Aí está o erro. O prefeito pode, por exemplo, usar o mapeamento do Google Earth, que “fotografa” uma casa de madeira com a mesma classificação de uma mansão. São ambas “edificações”.

Mas, quem outorgou ao GoogleEarth o direito de decidir que tipo de edificação será tributada com 6% ou com 18% ou que receberá 200% de aumento?

Por que não eleger a Câmara de Valores Imobiliários para avaliar os imóveis e as benfeitorias de uma região? Resposta fácil: porque os vereadores não regularam esse artigo da Lei Orgânica!

Basta aos nobres representantes do povo retomar a chave da cidade, por enquanto, e regular o artigo. O prefeito poderá, sim, ir de 6 a 18% desde que tenha critérios objetivos, confiáveis, para definir o tributo.

Enquanto isso não acontecer, o prefeito tratará a população com crueldade, é fato, mas estará cumprindo a lei lacunosa que lhe deram. Estará andando por uma rodovia não sinalizada.

Comparando, uma rodovia tem limite mínimo e máximo de velocidade, mas tem outros sinais, como parada proibida, lombadas, trechos intransitáveis, acostamento, vedação de carga perigosa, curvas fechadas e assim por diante.

O prefeito, não.
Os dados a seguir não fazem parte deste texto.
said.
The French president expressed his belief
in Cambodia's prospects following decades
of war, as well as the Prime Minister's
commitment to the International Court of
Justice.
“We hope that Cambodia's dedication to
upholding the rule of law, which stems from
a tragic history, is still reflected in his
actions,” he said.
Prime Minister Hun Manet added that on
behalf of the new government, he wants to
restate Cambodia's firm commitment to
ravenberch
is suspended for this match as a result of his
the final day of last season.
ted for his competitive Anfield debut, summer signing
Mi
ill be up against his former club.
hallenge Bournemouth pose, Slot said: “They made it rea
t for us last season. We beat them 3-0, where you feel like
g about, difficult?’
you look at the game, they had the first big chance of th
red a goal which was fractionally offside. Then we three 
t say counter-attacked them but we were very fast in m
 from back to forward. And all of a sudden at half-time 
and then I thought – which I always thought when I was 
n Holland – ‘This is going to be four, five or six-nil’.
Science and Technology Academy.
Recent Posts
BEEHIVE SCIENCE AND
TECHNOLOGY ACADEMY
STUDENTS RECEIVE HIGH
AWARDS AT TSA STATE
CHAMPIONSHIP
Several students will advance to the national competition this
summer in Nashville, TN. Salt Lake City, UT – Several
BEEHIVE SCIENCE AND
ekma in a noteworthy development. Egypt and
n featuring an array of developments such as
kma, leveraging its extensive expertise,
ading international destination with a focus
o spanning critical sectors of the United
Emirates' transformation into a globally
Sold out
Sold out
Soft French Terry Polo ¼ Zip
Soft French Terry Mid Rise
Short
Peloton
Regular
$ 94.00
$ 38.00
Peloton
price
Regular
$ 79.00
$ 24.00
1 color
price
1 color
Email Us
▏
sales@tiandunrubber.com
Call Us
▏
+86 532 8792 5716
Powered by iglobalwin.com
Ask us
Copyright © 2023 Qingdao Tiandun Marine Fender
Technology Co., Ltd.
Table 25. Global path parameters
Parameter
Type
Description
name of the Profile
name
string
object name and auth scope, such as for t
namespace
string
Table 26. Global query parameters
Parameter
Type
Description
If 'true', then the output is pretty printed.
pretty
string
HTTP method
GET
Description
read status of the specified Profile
Tem uma estrada que lhe serve para oprimir seus contribuintes. Deram-lhe – os vereadores – uma arma, munição e elegeram a vítima. O prefeito só tem de atirar.

Outro ponto que os vereadores não regularam, embora esteja na Constituição Federal: a capacidade contributiva do cidadão. O tributo não pode ser tão pesado que esgote a capacidade de pagamento do contribuinte.

Não adianta impor 200% de aumento sobre quem não teve 6% de aumento salarial ou que está, simplesmente, desempregado.

Nem serve ao cidadão o caminho do recurso administrativo, pois até que saia a decisão, ele estará inadimplente e sujeito às penas da lei.

É preciso fazer leis justas. É preciso agir com equilíbrio e não praticar a injustiça e convidar o cidadão a reclamar e recorrer. Papelada insana e previsível para resultado incerto.

É preciso retomar a chave da cidade, senhores vereadores.